Toute ma vie s’est nourrie d’Italie. J’en ai appris très tôt la langue. Sa littérature m’a toujours bouleversée ( pour ne citer que Primo et Carlo Levi ) ; sa poésie ne me quitte pas (de Dante à Leopardi) son théâtre est indépassable, (Goldoni et Pirandello) ; sa sculpture est fondatrice, (depuis les Romains jusqu’à Cattelan en passant par le Bernin ) ; son architecture (avec Vasari, et Renzo Piano) ; sa philosophie ( en ne citant que Gramsci et de Agamben) ; sa musique est universelle (de Scarlatti à Berio) ; sa peinture avec mille noms, (de Giotto à Boetti ) ; l’opéra ne serait rien sans Verdi, Puccini Bellini et tant d’autres. Sa cuisine est essentielle au monde (sait-on que le monde consomme chaque année 30 milliards de choses qu’on nomme « pizzas »). Et son cinéma (avec mille noms, dont ceux de Visconti et de de Sica)
Plus encore peut être : elle fut, à plusieurs reprises et sous plusieurs noms, au cœur du monde. Avec Rome, bien sûr, à qui nous devons tant. Rome, héritière des traditions grecques et juives, et où fut installé le berceau d’une troisième forme d’universalité, avec le christianisme. Mais aussi, avec Venise, puis Gènes qui furent entre le 13ème et le milieu du 16ème siècle, d’immenses superpuissances, les équivalents de la New York du vingtième siècle.

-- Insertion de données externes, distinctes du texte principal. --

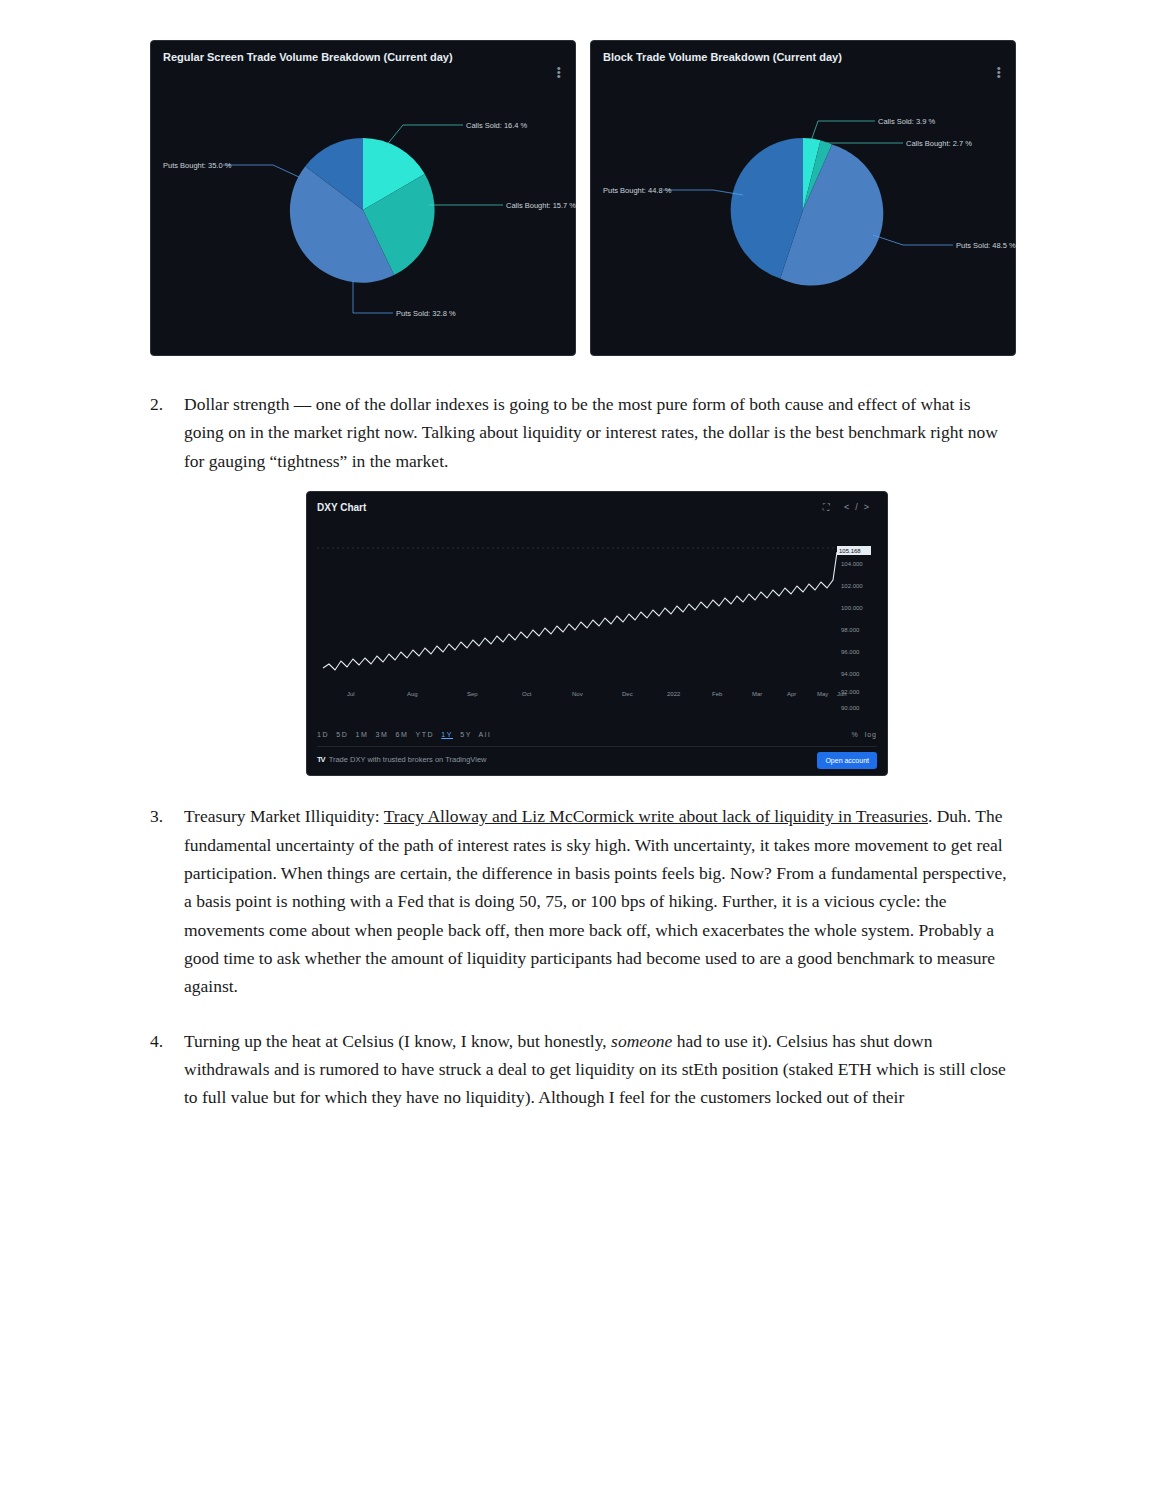Regular Screen Trade Volume Breakdown (Current day)
•••
Calls Sold: 16.4 % Calls Bought: 15.7 % Puts Sold: 32.8 % Puts Bought: 35.0 %
Block Trade Volume Breakdown (Current day)
•••
Calls Sold: 3.9 % Calls Bought: 2.7 % Puts Sold: 48.5 % Puts Bought: 44.8 %
Dollar strength — one of the dollar indexes is going to be the most pure form of both cause and effect of what is going on in the market right now. Talking about liquidity or interest rates, the dollar is the best benchmark right now for gauging “tightness” in the market.
DXY Chart
⛶ </>
105.168 104.000 102.000 100.000 98.000 96.000 94.000 92.000 90.000 Jul Aug Sep Oct Nov Dec 2022 Feb Mar Apr May Jun
1D 5D 1M 3M 6M YTD 1Y 5Y All
% log
TV Trade DXY with trusted brokers on TradingView
Open account
Treasury Market Illiquidity: Tracy Alloway and Liz McCormick write about lack of liquidity in Treasuries. Duh. The fundamental uncertainty of the path of interest rates is sky high. With uncertainty, it takes more movement to get real participation. When things are certain, the difference in basis points feels big. Now? From a fundamental perspective, a basis point is nothing with a Fed that is doing 50, 75, or 100 bps of hiking. Further, it is a vicious cycle: the movements come about when people back off, then more back off, which exacerbates the whole system. Probably a good time to ask whether the amount of liquidity participants had become used to are a good benchmark to measure against.
Turning up the heat at Celsius (I know, I know, but honestly, someone had to use it). Celsius has shut down withdrawals and is rumored to have struck a deal to get liquidity on its stEth position (staked ETH which is still close to full value but for which they have no liquidity). Although I feel for the customers locked out of their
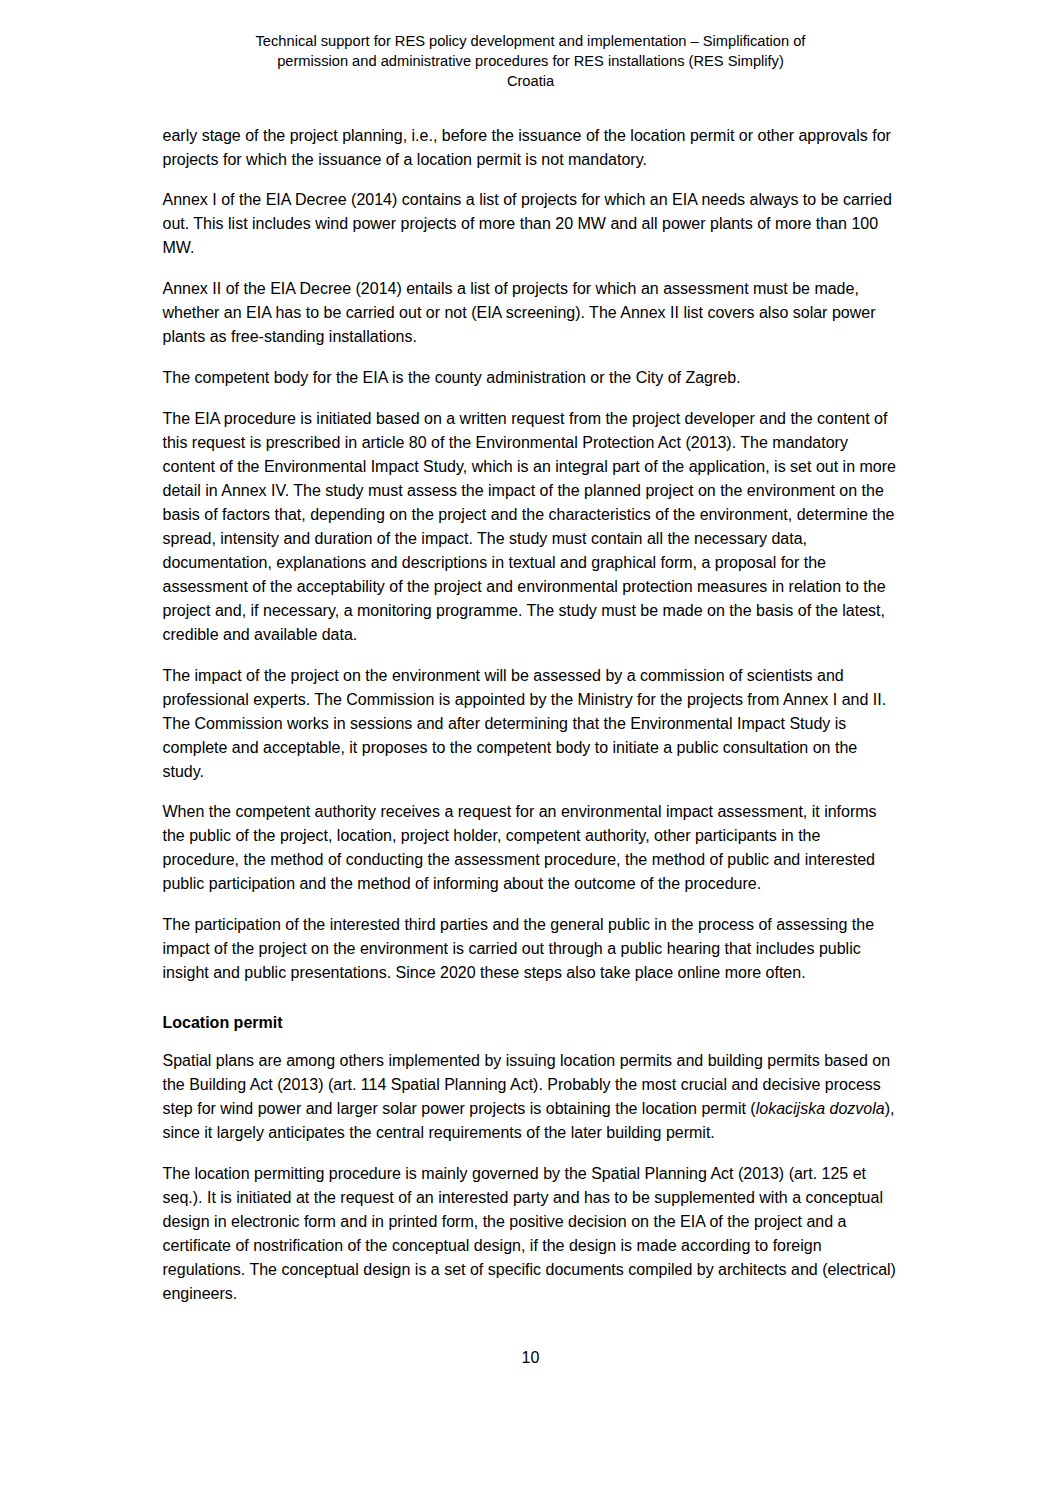Technical support for RES policy development and implementation – Simplification of
permission and administrative procedures for RES installations (RES Simplify)
Croatia
early stage of the project planning, i.e., before the issuance of the location permit or other approvals for projects for which the issuance of a location permit is not mandatory.
Annex I of the EIA Decree (2014) contains a list of projects for which an EIA needs always to be carried out. This list includes wind power projects of more than 20 MW and all power plants of more than 100 MW.
Annex II of the EIA Decree (2014) entails a list of projects for which an assessment must be made, whether an EIA has to be carried out or not (EIA screening). The Annex II list covers also solar power plants as free-standing installations.
The competent body for the EIA is the county administration or the City of Zagreb.
The EIA procedure is initiated based on a written request from the project developer and the content of this request is prescribed in article 80 of the Environmental Protection Act (2013). The mandatory content of the Environmental Impact Study, which is an integral part of the application, is set out in more detail in Annex IV. The study must assess the impact of the planned project on the environment on the basis of factors that, depending on the project and the characteristics of the environment, determine the spread, intensity and duration of the impact. The study must contain all the necessary data, documentation, explanations and descriptions in textual and graphical form, a proposal for the assessment of the acceptability of the project and environmental protection measures in relation to the project and, if necessary, a monitoring programme. The study must be made on the basis of the latest, credible and available data.
The impact of the project on the environment will be assessed by a commission of scientists and professional experts. The Commission is appointed by the Ministry for the projects from Annex I and II. The Commission works in sessions and after determining that the Environmental Impact Study is complete and acceptable, it proposes to the competent body to initiate a public consultation on the study.
When the competent authority receives a request for an environmental impact assessment, it informs the public of the project, location, project holder, competent authority, other participants in the procedure, the method of conducting the assessment procedure, the method of public and interested public participation and the method of informing about the outcome of the procedure.
The participation of the interested third parties and the general public in the process of assessing the impact of the project on the environment is carried out through a public hearing that includes public insight and public presentations. Since 2020 these steps also take place online more often.
Location permit
Spatial plans are among others implemented by issuing location permits and building permits based on the Building Act (2013) (art. 114 Spatial Planning Act). Probably the most crucial and decisive process step for wind power and larger solar power projects is obtaining the location permit (lokacijska dozvola), since it largely anticipates the central requirements of the later building permit.
The location permitting procedure is mainly governed by the Spatial Planning Act (2013) (art. 125 et seq.). It is initiated at the request of an interested party and has to be supplemented with a conceptual design in electronic form and in printed form, the positive decision on the EIA of the project and a certificate of nostrification of the conceptual design, if the design is made according to foreign regulations. The conceptual design is a set of specific documents compiled by architects and (electrical) engineers.
10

Aujourd’hui, l’Italie reste une puissance universelle par son industrie (sait-on qu’elle exporte et innove bien plus que la France), par ses marques (de mode ou d’alimentation) et par tant d’autres dimensions. Elle est bien plus que ses hommes politiques, qui ont peu de place dans son panthéon.
Qu’elle le veuille ou non, l’Italie est plus qu’une nation, c’est une idée ; une idée si puissante qu’elle en a oublié pendant des millénaires de devenir une nation et que tout cela a fleuri sous le joug de quelques princes ou de puissances étrangères ; avant de s’incarner en une nation il y a seulement quelque cent cinquante ans.
C’est dans ce contexte qu’il faut replacer la dispute actuelle. Elle ne se réduit pas aux insultes ridicules lancées par quelques politiciens mal élevés soucieux d’entretenir une popularité incertaine ; elle n’est pas seulement une inquiétante manifestation d’une nostalgie de la période la plus noire de l’histoire italienne, la période fasciste. Elle est aussi un moment important, où une très grande idée, universelle, nous dit qu’elle ne veut pas mourir et qu’elle veut continuer à jouer un rôle dans l’Histoire du monde. Et d’abord dans l’Histoire de l’Europe.
La France est confrontée aux mêmes angoisses. Même si elle est une nation depuis plus de mille ans, elle est aussi une idée. Et rien n’est plus fécond que quand l’idée-Italie et l’idée-France se nourrissent l’une de l’autre. Cela a donné mille chefs d’œuvre (que serait la Renaissance sans la rencontre entre Léonard et Francois 1er ?). Cela peut construire l’Europe.
La meilleure réponse qu’on puisse faire à la situation actuelle n’est donc pas de se draper dans une indignation réciproque, mais de tendre la main, de dialoguer, entre écrivains, intellectuels, artistes, entrepreneurs, savants, professeurs, médecins, syndicalistes, partis politiques, associations, pour que, de nos deux idées-nations naissent enfin une nouvelle idée, l’idée-Europe, que nous avons tout pour faire progresser ensemble.
C’est d’ailleurs déjà en gestation. Et même quand un ministre italien commet l’impolitesse de venir en France parler avec des gens qui veulent y fomenter un coup d’Etat, il dit, contre son gré, que le débat n’est plus aujourd’hui national, mais bien européen. Et qu’il convient de faire vivre cette Europe à qui le monde doit tant, et qui ne pourrait mourir que de suicide.
Lançons un grand débat franco-italien, puis européen. Bien au-delà des seuls affrontements électoraux à venir, cela aidera à retrouver notre fierté en notre identité, et notre confiance dans l’avenir.